ACTION ITEM: Which lines of the records below contain the word "inside"? Show each one.

:: RECORDS SHOWN

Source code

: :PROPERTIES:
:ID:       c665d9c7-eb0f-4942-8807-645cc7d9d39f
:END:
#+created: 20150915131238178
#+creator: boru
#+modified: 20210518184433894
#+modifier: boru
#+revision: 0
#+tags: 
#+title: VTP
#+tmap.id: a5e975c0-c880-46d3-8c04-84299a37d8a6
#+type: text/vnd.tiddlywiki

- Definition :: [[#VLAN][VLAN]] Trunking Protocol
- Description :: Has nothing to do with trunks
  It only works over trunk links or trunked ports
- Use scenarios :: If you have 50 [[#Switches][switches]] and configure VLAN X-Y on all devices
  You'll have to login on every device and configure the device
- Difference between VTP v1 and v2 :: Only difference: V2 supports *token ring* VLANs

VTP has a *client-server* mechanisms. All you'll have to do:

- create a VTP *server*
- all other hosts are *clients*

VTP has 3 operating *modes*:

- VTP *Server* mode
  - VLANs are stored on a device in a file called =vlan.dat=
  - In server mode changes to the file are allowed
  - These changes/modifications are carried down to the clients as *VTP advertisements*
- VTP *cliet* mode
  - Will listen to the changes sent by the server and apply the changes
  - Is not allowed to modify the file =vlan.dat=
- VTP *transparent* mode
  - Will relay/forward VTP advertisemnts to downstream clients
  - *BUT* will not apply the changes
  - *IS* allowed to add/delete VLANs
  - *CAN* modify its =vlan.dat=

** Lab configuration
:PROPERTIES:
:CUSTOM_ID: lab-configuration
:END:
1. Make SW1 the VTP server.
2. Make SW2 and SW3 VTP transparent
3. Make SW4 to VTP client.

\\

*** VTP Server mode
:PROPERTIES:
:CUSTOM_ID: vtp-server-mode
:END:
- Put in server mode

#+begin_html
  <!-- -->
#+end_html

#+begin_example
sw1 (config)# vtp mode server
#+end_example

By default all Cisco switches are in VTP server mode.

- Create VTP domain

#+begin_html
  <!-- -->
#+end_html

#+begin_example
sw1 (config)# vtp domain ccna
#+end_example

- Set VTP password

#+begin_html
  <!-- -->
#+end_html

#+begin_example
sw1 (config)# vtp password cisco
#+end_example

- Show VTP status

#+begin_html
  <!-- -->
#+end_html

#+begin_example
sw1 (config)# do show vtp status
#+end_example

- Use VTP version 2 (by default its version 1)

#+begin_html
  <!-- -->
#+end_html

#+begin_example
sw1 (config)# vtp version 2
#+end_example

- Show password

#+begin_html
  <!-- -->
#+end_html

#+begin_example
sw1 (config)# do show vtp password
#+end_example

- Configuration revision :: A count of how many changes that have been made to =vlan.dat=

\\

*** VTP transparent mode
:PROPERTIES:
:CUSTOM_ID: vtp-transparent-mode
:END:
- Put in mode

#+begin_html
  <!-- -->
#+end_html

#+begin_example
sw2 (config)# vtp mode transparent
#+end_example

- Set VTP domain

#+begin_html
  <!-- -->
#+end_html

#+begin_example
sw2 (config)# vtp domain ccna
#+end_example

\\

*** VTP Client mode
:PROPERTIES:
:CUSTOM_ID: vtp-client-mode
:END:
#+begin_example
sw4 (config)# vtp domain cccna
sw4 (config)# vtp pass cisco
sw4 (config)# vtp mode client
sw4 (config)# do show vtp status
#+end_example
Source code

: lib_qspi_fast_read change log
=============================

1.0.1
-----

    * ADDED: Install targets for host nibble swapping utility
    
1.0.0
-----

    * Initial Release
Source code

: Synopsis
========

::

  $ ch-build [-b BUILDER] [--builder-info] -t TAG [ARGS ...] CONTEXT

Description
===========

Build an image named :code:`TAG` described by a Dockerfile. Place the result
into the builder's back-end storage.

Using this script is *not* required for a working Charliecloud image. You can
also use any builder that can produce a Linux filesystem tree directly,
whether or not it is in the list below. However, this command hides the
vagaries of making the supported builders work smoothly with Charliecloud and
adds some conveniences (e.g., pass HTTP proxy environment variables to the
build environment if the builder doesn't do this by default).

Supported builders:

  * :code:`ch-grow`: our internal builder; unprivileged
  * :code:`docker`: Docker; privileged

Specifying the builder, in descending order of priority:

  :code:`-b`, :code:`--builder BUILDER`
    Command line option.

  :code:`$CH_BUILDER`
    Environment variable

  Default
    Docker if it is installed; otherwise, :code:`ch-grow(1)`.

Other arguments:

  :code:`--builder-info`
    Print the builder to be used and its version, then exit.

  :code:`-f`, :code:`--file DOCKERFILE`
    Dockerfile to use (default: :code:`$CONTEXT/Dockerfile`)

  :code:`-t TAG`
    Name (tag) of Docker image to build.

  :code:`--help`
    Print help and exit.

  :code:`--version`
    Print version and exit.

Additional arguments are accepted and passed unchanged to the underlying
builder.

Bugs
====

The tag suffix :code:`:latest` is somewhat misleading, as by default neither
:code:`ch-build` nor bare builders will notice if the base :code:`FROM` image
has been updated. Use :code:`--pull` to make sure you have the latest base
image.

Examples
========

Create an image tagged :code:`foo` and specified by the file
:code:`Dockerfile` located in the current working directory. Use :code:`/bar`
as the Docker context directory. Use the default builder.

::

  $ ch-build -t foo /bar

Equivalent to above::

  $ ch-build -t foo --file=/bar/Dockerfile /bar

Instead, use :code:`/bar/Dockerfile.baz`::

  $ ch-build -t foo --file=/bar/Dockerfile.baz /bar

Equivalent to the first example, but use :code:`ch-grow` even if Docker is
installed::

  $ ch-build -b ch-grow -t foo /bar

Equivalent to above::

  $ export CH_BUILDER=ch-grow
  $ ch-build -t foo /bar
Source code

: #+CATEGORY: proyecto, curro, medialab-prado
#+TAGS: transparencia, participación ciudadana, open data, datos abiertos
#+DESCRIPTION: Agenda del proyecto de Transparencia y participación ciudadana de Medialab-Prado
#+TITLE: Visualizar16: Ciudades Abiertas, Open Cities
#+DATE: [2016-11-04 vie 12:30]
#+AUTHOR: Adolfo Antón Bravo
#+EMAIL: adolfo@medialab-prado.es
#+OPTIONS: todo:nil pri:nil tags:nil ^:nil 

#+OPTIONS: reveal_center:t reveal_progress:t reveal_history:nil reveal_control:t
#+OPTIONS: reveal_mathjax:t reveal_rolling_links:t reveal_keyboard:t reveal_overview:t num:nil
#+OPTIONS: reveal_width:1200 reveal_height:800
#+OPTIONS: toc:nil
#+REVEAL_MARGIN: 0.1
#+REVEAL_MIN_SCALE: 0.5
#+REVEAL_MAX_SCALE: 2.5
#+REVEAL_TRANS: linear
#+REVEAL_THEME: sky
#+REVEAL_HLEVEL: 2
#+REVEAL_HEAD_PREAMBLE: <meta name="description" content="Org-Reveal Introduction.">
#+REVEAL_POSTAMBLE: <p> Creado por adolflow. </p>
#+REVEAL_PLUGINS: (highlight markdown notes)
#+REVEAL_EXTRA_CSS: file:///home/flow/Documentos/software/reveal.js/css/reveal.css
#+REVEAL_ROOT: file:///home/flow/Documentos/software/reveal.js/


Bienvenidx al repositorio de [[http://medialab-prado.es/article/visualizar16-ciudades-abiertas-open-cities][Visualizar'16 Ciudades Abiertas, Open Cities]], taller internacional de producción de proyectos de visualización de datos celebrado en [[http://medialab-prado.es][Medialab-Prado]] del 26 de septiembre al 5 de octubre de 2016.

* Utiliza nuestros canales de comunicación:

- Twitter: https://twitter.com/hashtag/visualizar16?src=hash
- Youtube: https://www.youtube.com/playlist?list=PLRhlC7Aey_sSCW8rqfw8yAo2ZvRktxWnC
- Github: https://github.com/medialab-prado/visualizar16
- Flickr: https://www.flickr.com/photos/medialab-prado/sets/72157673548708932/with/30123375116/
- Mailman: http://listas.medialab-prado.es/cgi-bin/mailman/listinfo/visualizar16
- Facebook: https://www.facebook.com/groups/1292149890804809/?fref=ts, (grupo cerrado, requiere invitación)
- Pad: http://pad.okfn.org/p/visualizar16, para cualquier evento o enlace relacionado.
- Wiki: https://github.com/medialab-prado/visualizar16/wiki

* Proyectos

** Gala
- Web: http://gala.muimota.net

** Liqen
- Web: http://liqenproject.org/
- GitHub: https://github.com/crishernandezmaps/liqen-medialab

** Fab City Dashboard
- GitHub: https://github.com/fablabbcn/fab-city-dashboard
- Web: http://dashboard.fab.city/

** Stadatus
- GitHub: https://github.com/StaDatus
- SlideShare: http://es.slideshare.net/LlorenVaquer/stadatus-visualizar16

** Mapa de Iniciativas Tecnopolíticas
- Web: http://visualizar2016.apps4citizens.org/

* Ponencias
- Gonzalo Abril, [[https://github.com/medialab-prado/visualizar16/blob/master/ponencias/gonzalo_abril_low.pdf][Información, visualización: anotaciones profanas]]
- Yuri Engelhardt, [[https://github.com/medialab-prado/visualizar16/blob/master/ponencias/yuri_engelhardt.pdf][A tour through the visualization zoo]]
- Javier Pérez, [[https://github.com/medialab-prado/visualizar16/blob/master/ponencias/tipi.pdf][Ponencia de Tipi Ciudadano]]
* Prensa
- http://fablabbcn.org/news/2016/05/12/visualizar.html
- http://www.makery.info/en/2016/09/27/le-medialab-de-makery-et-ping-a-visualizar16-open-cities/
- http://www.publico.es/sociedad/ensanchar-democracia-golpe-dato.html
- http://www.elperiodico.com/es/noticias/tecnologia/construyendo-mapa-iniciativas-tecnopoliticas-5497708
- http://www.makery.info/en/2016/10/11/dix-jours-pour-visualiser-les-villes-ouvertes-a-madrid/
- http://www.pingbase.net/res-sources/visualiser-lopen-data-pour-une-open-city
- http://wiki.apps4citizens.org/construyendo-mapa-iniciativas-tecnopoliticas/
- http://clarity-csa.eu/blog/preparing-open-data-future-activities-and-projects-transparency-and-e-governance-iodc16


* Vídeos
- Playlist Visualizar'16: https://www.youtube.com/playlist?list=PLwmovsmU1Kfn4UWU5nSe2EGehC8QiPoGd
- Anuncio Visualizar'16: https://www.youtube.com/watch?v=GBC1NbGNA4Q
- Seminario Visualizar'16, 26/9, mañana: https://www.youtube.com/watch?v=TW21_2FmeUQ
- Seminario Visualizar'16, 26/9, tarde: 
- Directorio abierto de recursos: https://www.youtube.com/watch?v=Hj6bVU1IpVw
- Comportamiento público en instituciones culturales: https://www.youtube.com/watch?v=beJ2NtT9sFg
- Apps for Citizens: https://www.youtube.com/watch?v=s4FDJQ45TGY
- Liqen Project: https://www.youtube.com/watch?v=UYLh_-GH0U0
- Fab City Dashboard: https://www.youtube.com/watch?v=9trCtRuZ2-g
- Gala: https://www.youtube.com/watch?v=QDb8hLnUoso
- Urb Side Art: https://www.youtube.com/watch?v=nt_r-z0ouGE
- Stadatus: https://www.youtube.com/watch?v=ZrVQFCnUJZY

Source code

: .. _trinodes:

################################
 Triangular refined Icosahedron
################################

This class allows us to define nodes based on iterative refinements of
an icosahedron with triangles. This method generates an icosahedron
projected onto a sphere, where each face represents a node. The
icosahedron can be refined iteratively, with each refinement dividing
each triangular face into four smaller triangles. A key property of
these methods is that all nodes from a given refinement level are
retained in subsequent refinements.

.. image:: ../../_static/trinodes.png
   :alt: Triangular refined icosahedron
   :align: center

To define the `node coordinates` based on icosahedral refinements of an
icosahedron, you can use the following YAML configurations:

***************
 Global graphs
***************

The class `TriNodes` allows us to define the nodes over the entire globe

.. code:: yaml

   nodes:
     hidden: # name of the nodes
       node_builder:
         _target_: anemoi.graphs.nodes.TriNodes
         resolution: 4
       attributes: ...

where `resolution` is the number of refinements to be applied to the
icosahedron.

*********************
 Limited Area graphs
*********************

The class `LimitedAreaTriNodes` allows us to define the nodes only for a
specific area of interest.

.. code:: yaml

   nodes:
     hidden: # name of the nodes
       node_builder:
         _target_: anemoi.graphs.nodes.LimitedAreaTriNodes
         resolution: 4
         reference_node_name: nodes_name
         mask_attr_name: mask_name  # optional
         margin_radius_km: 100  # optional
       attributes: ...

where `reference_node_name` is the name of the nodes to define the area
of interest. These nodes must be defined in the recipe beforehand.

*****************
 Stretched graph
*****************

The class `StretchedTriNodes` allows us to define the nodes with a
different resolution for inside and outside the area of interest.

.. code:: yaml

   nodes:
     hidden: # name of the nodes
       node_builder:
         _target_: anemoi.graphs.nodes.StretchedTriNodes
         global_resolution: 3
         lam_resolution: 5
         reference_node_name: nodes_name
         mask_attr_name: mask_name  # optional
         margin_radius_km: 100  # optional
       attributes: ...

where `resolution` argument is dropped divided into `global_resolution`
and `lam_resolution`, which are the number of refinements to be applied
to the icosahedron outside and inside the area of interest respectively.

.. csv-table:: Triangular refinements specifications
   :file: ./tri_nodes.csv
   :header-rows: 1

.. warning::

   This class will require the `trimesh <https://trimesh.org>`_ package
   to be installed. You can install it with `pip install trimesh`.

::::

PROBLEM SOLUTION:
different resolution for inside and outside the area of interest.
to the icosahedron outside and inside the area of interest respectively.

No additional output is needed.